When Deadness Breaks In: On the Struggle to Remain Alive in Psychoanalytic Treatment
SATURDAY, MAY 20, 2023 | 9:30 – 11:30 AM (Eastern)
2 CE Credits for Psychoanalysts, Psychologists, and Social Workers
Presentation via Zoom
Contemporary psychoanalytic approaches extend the reach of psychoanalytic treatment to more disturbed patients. Working analytically with non-neurotic patients and traumatic states challenges traditional theory and practice. Ofra Eshel, drawing on the work of Winnicott and Bion, discusses new kinds of analytic presence and patient-analyst interconnectedness she calls “withnessing.” In this presentation, she presents a difficult analytic treatment, in which the patient experienced overwhelming depths of deadness and emptiness resulting from growing up in the presence of a psychically “dead” mother who was absorbed in an inner world of deadness, bereavement, and depression (Green, 1986). The analyst was drawn into the patient’s world of deadness, dying, and emptiness and struggled for analytical survival while living through annihilation and death along with the patient — a years-long struggle that could not be completed without reaching a moment of “at-one-ment” with the patient’s desperate and painful innermost experience.
Ofra Eshel, PsyD, is a training and supervising analyst and faculty member of the Israel Psychoanalytic Society and Institute.

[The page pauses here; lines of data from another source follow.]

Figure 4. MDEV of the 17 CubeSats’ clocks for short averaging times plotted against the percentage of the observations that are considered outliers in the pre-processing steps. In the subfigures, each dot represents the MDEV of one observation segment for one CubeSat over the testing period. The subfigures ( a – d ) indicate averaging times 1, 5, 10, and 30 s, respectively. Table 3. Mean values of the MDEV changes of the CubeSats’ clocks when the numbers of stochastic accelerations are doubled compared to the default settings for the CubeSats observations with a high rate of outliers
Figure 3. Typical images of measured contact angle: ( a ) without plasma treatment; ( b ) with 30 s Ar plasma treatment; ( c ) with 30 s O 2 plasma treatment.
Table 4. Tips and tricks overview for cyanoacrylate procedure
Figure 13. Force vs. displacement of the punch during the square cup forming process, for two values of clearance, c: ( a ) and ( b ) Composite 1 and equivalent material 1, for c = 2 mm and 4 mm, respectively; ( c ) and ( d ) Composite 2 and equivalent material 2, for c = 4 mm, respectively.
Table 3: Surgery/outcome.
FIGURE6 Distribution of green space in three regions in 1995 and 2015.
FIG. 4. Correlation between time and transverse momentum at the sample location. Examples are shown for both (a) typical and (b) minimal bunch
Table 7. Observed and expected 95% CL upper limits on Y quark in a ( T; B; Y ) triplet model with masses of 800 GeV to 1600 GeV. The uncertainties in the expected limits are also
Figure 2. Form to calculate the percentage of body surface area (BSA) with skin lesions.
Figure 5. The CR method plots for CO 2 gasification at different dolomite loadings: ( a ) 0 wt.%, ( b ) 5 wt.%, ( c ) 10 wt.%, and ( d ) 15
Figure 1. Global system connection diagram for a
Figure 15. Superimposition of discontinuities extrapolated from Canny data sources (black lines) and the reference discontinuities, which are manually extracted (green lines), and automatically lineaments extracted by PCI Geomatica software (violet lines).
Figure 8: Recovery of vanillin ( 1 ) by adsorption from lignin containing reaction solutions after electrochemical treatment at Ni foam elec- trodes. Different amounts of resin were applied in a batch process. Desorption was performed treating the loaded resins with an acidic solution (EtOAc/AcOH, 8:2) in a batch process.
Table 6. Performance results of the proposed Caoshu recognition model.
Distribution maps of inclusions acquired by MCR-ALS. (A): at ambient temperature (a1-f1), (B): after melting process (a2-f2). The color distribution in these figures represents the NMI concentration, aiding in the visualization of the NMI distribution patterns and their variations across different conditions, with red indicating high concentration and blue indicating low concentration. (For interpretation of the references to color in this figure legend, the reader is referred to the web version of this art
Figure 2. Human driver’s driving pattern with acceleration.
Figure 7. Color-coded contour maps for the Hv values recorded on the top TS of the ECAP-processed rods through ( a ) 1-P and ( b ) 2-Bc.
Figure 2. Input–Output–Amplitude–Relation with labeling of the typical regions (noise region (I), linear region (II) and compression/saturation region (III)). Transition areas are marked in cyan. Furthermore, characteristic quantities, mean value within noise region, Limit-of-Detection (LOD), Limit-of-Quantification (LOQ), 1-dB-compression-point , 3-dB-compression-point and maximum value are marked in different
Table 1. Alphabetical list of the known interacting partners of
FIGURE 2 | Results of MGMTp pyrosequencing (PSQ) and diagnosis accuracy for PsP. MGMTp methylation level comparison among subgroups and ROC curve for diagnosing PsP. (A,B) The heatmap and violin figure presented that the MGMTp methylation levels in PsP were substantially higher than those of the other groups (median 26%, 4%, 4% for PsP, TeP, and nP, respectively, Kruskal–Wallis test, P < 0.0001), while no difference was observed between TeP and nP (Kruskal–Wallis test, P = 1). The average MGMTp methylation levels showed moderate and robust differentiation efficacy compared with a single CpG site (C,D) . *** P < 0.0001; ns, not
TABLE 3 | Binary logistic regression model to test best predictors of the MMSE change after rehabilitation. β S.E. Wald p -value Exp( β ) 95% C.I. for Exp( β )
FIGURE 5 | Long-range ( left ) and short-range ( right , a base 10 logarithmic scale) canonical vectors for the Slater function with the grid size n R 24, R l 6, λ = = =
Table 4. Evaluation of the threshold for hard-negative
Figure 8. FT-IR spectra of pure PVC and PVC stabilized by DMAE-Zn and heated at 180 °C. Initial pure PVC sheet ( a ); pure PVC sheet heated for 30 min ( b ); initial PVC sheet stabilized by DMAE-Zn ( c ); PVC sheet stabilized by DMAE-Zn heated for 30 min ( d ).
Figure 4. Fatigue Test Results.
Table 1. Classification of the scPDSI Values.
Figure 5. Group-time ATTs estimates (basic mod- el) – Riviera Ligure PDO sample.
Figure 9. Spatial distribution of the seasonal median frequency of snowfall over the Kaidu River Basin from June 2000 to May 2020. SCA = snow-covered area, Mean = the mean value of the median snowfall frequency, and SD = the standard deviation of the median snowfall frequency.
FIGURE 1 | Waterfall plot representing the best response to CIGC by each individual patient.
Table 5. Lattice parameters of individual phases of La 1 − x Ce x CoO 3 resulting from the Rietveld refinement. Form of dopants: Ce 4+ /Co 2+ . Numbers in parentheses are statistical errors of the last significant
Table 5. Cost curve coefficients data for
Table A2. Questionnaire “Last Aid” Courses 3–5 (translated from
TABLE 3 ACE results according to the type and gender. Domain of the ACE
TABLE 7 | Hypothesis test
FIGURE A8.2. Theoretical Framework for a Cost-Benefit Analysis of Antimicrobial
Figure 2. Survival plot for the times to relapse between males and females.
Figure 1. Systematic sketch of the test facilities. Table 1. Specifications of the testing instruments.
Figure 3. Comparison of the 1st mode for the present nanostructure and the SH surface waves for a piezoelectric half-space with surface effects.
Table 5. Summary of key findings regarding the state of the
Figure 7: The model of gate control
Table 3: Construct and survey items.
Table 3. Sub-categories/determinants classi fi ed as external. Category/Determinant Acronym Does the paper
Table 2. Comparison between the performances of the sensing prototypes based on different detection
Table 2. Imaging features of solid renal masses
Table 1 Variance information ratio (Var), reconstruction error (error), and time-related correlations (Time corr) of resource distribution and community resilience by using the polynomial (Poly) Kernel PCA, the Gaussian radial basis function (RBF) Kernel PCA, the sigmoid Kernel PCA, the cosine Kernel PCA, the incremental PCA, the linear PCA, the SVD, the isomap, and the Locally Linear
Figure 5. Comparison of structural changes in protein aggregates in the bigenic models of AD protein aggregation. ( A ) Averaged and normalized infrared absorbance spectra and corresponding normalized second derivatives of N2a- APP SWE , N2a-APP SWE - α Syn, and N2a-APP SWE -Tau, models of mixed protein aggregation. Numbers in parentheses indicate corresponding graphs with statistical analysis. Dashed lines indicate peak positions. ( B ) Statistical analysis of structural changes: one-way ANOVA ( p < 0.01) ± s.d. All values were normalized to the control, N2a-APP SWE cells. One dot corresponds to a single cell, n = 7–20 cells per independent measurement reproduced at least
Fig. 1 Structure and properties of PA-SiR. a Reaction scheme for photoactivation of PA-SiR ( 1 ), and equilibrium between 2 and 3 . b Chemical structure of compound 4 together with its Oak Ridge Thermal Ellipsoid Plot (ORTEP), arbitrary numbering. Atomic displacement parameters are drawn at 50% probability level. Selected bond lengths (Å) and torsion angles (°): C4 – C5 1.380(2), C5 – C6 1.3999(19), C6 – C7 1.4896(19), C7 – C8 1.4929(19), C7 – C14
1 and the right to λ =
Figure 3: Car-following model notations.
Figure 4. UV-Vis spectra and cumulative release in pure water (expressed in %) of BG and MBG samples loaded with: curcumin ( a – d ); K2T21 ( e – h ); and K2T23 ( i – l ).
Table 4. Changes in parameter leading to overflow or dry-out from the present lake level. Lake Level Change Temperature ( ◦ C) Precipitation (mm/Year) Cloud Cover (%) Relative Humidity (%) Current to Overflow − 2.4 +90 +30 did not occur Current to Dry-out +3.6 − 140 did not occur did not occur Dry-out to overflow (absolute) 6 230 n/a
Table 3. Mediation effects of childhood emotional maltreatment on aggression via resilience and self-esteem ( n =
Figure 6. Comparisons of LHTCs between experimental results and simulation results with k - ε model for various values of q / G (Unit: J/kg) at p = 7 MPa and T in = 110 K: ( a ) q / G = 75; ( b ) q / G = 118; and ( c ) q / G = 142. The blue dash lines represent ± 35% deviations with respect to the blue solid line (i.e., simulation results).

She is founder and head of the postgraduate track “Independent Psychoanalysis: Radical Breakthroughs” at the Program of Psychoanalytic Psychotherapy, Faculty of Medicine, Tel Aviv University. Her papers have been published in psychoanalytic journals and as book chapters, translated into six languages, and presented at national and international conferences. She is the co-editor of Was It or Was It Not? When Shadows of Sexual Abuse Emerge in Psychoanalytic Treatment (2017), and author of The Emergence of Analytic Oneness: Into the Heart of Psychoanalysis (Routledge, 2019). She is in private practice in Tel Aviv.
A Zoom invite will be sent to all registrants the Monday before the event.
Registration ends Friday, May 19, 12:00 PM, ET.